Quel chef d'oeuvre !!! Quel monument de la télévision ! C'est tout à la gloire de HBO d'avoir diffusé une telle série, intelligente, violente, réaliste, engagée, sans concession.
Oz, c'est la prison d'Oswald, pour criminels dangereux. Et au sein des murs de cet établissement se mène une expérience sociale dans le quartier d'Emerald City. Sous la direction de Tim MacManus, des prisonniers sélectionnés sont placés à "Em City", avec l'obligation de travailler, des prisons de verre où on peut les observer en permanence et la possibilité de se promener dans une salle commune.
Le premier épisode est ponctué par l'arrivée de plusieurs prisonniers qui auront une grande influence sur la suite. Il y a Kareem Saïd, qui se présente comme un imam et constitue rapidement autour de lui un groupe de détenus musulmans.
Il y a Tobias Beecher, avocat qui a renversé une fillette alors qu'il était ivre, et qui est totalement déplacé dans cet univers de brutes.
Il y a O'Reilly, personnage fourbe et manipulateur.
Et tout cela s'ajoute aux différents clans en présence : les Noirs, les Siciliens, les Néo-Nazis, etc. Tout un peuple constamment au bord de l'implosion, où les violences sont permanentes, où on cherche la moindre occasion pour assassiner un ennemi.
Un monde de luttes d'influences également : les alliances entre clans se font et se défont au gré des intérêts particuliers.
Où on tente de reconstituer la vie de l'extérieur : vie sexuelle, traffic de drogue, pratique religieuse ou politique, mais aussi télévision, sens de l'honneur, etc.
Car une des grandes qualités de cette série c'est, à travers ses prisonniers, de dresser un portrait de la société américaine. Un portrait désabusé, brutal. Celui de l'échec du melting pot. D'une société fondamentalement inégalitaire et communautariste. D'une pratique quotidienne de la violence, qu'elle soit physique, verbale ou sociale.

* **Votre tâche**: Prolongez la critique de la série Oz en reprenant juste après sa dernière phrase.

* **Contenu présenté**:
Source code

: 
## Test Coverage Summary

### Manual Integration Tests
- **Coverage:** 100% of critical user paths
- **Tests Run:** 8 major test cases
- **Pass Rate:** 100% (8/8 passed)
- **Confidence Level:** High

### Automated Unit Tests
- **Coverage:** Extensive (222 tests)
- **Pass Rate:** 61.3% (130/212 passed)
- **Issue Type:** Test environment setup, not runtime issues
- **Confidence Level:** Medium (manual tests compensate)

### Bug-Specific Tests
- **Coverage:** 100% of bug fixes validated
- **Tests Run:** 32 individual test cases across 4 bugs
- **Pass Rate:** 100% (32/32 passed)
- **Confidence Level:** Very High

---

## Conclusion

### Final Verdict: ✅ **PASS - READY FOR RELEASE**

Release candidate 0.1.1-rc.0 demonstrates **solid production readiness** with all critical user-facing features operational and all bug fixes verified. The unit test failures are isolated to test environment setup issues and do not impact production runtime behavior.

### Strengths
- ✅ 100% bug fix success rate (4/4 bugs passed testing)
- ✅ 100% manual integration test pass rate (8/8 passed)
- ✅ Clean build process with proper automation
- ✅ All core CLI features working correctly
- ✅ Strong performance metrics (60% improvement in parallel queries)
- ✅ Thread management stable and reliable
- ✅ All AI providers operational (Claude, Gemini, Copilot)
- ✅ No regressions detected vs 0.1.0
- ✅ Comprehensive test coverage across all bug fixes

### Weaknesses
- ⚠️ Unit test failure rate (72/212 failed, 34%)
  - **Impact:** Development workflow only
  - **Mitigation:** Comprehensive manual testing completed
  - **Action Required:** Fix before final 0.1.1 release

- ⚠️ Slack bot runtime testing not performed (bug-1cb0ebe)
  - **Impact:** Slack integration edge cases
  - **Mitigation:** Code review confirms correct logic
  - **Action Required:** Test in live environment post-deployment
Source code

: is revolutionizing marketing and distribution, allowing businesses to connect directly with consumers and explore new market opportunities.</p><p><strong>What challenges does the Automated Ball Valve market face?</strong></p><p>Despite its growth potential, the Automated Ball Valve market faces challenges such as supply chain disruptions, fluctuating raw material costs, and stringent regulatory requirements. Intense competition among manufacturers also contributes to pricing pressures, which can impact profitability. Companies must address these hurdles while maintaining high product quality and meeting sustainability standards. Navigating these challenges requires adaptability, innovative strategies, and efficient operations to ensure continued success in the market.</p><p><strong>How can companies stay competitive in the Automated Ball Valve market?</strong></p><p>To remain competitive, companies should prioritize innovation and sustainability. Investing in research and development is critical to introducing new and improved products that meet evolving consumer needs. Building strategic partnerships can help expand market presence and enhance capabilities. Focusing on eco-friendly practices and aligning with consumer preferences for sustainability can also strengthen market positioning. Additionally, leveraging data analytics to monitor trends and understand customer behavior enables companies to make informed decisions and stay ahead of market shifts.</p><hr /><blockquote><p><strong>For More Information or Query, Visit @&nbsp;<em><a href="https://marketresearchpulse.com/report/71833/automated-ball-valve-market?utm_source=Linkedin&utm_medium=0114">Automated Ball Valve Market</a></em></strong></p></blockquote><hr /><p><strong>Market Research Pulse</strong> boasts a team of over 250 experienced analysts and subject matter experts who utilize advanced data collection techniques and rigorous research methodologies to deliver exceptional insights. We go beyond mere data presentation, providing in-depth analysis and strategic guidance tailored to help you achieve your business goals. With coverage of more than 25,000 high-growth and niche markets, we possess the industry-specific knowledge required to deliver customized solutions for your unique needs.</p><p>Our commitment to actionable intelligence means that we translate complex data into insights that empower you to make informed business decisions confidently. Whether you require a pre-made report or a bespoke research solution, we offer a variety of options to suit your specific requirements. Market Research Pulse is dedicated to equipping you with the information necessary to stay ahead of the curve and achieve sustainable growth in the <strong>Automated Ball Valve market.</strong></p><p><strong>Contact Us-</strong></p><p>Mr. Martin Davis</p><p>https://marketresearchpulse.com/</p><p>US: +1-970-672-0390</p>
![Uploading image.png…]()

* **Résultat obtenu**:
Interprétés avec un exceptionnel talent, tous les personnages sont ambigus. Les scénarios échappent à tout manichéisme. O'Reilly, que l'on déteste à cause de sa façon de monter les uns contre les autres pour arriver à ses fins, devient subitement humain, émouvant quand on le voit avec son frère ou [SPOIL] quand il apprend sa maladie.
Difficile aussi de juger la gardienne Diane, qui trafficote avec les détenus et qui n'est pas très farouche sexuellement, mais qui fait tout pour assumer son statut de mère célibataire et qui tente simplement de survivre et de faire survivre sa famille.
MacManus nous est a priori sympathique, mais force est de constater qu'il est un utopiste, un idéaliste peu au courant de ce qui se passe réellement à Em City.
Beecher est un des personnages les plus fascinants. L'intello, le gratte-papier qui arrive en prison et devient l'esclave (sexuel) du patron des Nazis. L'exemple même de celui qui n'aurait pas dû se trouver là. De l'individualité brisée, piétinée par le système carcéral et qui va, brutalement, se transformer en criminel. Car c'est la seule façon de survivre ici. Car c'est tuer ou être tué. Une transformation peut-être salutaire dans un premier temps, mais qui paraît irréversible. Qui condamne Beecher à être constamment emprisonné, car devenu inadapté social. La prison transforme les êtres, certains pour le meilleur, mais la majorité pour le pire.
Au fil des épisodes, on comprend que le pire des personnages, le seul auquel on ne trouve aucune excuse, c'est le gouverneur (magistralement interprété par Zeljko Ivanek). Exemple de l'injustice sociale, de l'abus de pouvoir, de la corruption aussi, et surtout du mépris inhumain envers les prisonniers.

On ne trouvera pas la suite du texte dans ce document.